Heh, I remember finding shreds of these news groups threads and news letters posted to Geocities and such in the mid-90's when I was coming of age. "The MUF List" - Microsoft's Undocumented Features, etc. I still have my DOS programming books but I never really did much myself, other than some assembly programs written in debug. The list of dirty things MS did to other companies is extensive. The DriveSpace debacle was the one I remember most. If memory serves, they tricked the company that made a compressed filesystem driver for DOS/Windows to "license" the feature to MS, then MS just forgot to ever pay them. The company was so cash starved they couldn't outlast a lengthy lawsuit to recoup what they were legally owed. MS did every dirty trick they could. Bill Gates is one seriously dirty MFer.
> The company was so cash starved they couldn't outlast a lengthy lawsuit to recoup what they were legally owed.
They were actually paid $120M by Microsoft [1]:
> A Los Angeles jury Wednesday ordered Microsoft Corp. to pay $120 million for infringing a software patent held by Stac Electronics Co., a much smaller software firm based in Carlsbad, Calif.
Stac sued MS and won. But, Microsoft counter-sued Stac for reverse engineering MS software-- Microsoft's claim was that the features used to implement Stacker were undocumented by Microsoft, and only used internally by Microsoft. Microsoft won this suit. And, ultimately "invested in" Stac and paid some royalties as the ultimate settlement.
The "funny" thing was that Microsoft was claiming that it documented everything and that competitors could make equivalent competing products to their own on their platforms to the court in the anti-trust case that was around the same time.
MS management and their company were and are sleazy and ruthless to a fault.

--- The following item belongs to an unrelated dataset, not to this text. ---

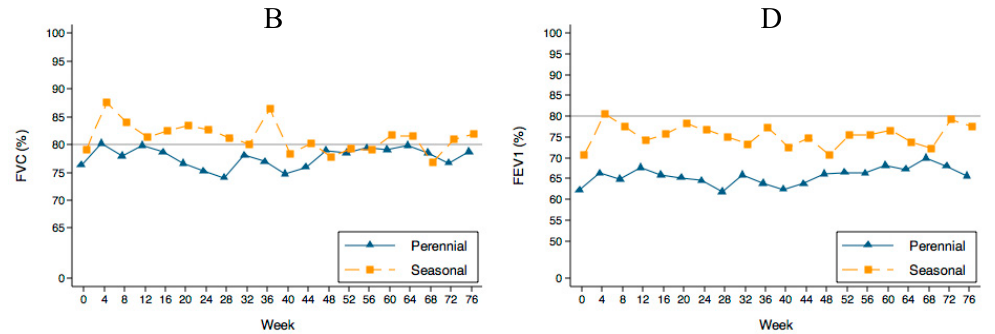
Figure 5. Evolution of the spirometries during follow-up. ( A , C ) show the absolute value in liters (L) and ( B , D ) the percentatge of the predicted value. The lines in ( B , D ) show the normal value. FVC: forced vital capacity. FEV 1 : forced expiratory volume in one second.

The topic of the thread was _Microsoft_ doing sleazy things, specifically displaying fake error messages when it sensed a competitor's product being used (using obfuscated xor encrypted self-modifying code to hide their activities). Microsoft and their execs, as illustrated by this and the countless other examples _are_ sleazy, ruthless, cheats, who did/do not believe they had/have a superior product that could/can win on its own, so had/have to resort to sleaze like this, and other sleaze like forbidding vendors from selling any other OS, or the vendor would have to pay much more to MS. Some of their actions were illegal, but escaped consequences (in the US) due to stepping their use of campaign contributions (legalized bribery) and lobbying after the anti-trust case was brought against them.
But, even factoring horrible companies/executives like those in the tobacco and petroleum industry, Microsoft is still pretty high up in the list. E.g., without a logarithmic scale, you wouldn't be able to even see the data points for most grocery store companies when plotted on the same sleaziness graph as Microsoft while Microsoft/their execs would probably still show up on a graph that included fossil fuel and tobacco companies/execs.
As for, "feature not a bug", the ongoing human caused collapse of every ecosystem on the planet and the resulting mass extinction shows that maximizing profits at all costs is a bug. The existence of favelas walking distance to private estates show that the way this system concentrates wealth is a bug. Even on the level of Microsoft stealing from and killing off competitors, we lose. Many Microsoft competitors had better products and were far more innovative (hence Microsoft needing to steal from them / eliminate them)-- only Microsoft gained by their demise.
Somehow it seems like "paid" is the wrong word when you're forced by a court to do it. Almost like stealing a car and then claiming you "donated" it to the true owner upon arrest.
Winning a settlement doesn't automatically get you the money. It just gives you legal rights when trying to collect -- you still have to actually collect, which can be difficult and time-consuming.
Do we know if MS actually paid this settlement, and if so, on what schedule?
The way I understood the story back then was that they wanted a license deal with MSFT just like MSFT had with the hardware companies. MSFT wanted to just buy them out. Lawsuits, court, and so on finally forced the sale of the company to MSFT for the amount in the settlement.
Microsoft entered into negotiations with Stac Electronics to licence Stacker, but the deal fell though (allegedly, Stac claim that Microsoft didn't offer any money, just the right to sell enhancement products).
So Microsoft instead licensed a competing product called DoubleDisk from Vertisoft. So of course MS didn't pay anything to Stac Electronics, but presumably Vertisoft was compensated (hopefully fairly, we haven't heard otherwise... But this is Microsoft)
Stac later successfully sued MS for patient infringement, which is where the story about Microsoft alleged "no cash licensing" offer came from.
Is it? How so? I'm not saying they're angels, but I don't know if I'd consider the MSFT of today "worse" than in the 90s and early 2000s. It's certainly a more complicated beast than it was then.